▸ ASSIGNED TASK
Take the data that sits below and write it out again exactly.

▸ INFORMATION SHOWN
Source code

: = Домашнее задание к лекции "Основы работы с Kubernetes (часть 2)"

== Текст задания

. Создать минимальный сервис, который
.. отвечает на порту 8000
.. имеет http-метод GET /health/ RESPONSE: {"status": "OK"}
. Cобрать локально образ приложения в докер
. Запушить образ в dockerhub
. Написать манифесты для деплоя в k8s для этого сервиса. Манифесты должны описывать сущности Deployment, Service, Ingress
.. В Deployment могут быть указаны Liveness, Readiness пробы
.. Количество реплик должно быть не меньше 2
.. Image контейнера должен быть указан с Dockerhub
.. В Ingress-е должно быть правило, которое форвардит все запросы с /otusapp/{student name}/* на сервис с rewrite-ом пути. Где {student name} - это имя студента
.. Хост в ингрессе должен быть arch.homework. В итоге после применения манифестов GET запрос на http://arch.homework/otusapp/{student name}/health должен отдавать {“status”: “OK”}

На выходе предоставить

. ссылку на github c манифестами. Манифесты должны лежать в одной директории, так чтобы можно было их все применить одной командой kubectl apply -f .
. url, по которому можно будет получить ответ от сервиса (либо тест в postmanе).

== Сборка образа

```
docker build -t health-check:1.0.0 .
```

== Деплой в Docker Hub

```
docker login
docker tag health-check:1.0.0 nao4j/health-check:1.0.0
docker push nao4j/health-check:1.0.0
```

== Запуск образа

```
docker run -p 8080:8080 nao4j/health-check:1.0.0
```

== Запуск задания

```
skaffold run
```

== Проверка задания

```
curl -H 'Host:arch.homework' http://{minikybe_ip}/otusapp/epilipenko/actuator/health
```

▸ RESPONSE AREA
Source code

: = Домашнее задание к лекции "Основы работы с Kubernetes (часть 2)"

== Текст задания

. Создать минимальный сервис, который
.. отвечает на порту 8000
.. имеет http-метод GET /health/ RESPONSE: {"status": "OK"}
. Cобрать локально образ приложения в докер
. Запушить образ в dockerhub
. Написать манифесты для деплоя в k8s для этого сервиса. Манифесты должны описывать сущности Deployment, Service, Ingress
.. В Deployment могут быть указаны Liveness, Readiness пробы
.. Количество реплик должно быть не меньше 2
.. Image контейнера должен быть указан с Dockerhub
.. В Ingress-е должно быть правило, которое форвардит все запросы с /otusapp/{student name}/* на сервис с rewrite-ом пути. Где {student name} - это имя студента
.. Хост в ингрессе должен быть arch.homework. В итоге после применения манифестов GET запрос на http://arch.homework/otusapp/{student name}/health должен отдавать {“status”: “OK”}

На выходе предоставить

. ссылку на github c манифестами. Манифесты должны лежать в одной директории, так чтобы можно было их все применить одной командой kubectl apply -f .
. url, по которому можно будет получить ответ от сервиса (либо тест в postmanе).

== Сборка образа

```
docker build -t health-check:1.0.0 .
```

== Деплой в Docker Hub

```
docker login
docker tag health-check:1.0.0 nao4j/health-check:1.0.0
docker push nao4j/health-check:1.0.0
```

== Запуск образа

```
docker run -p 8080:8080 nao4j/health-check:1.0.0
```

== Запуск задания

```
skaffold run
```

== Проверка задания

```
curl -H 'Host:arch.homework' http://{minikybe_ip}/otusapp/epilipenko/actuator/health
```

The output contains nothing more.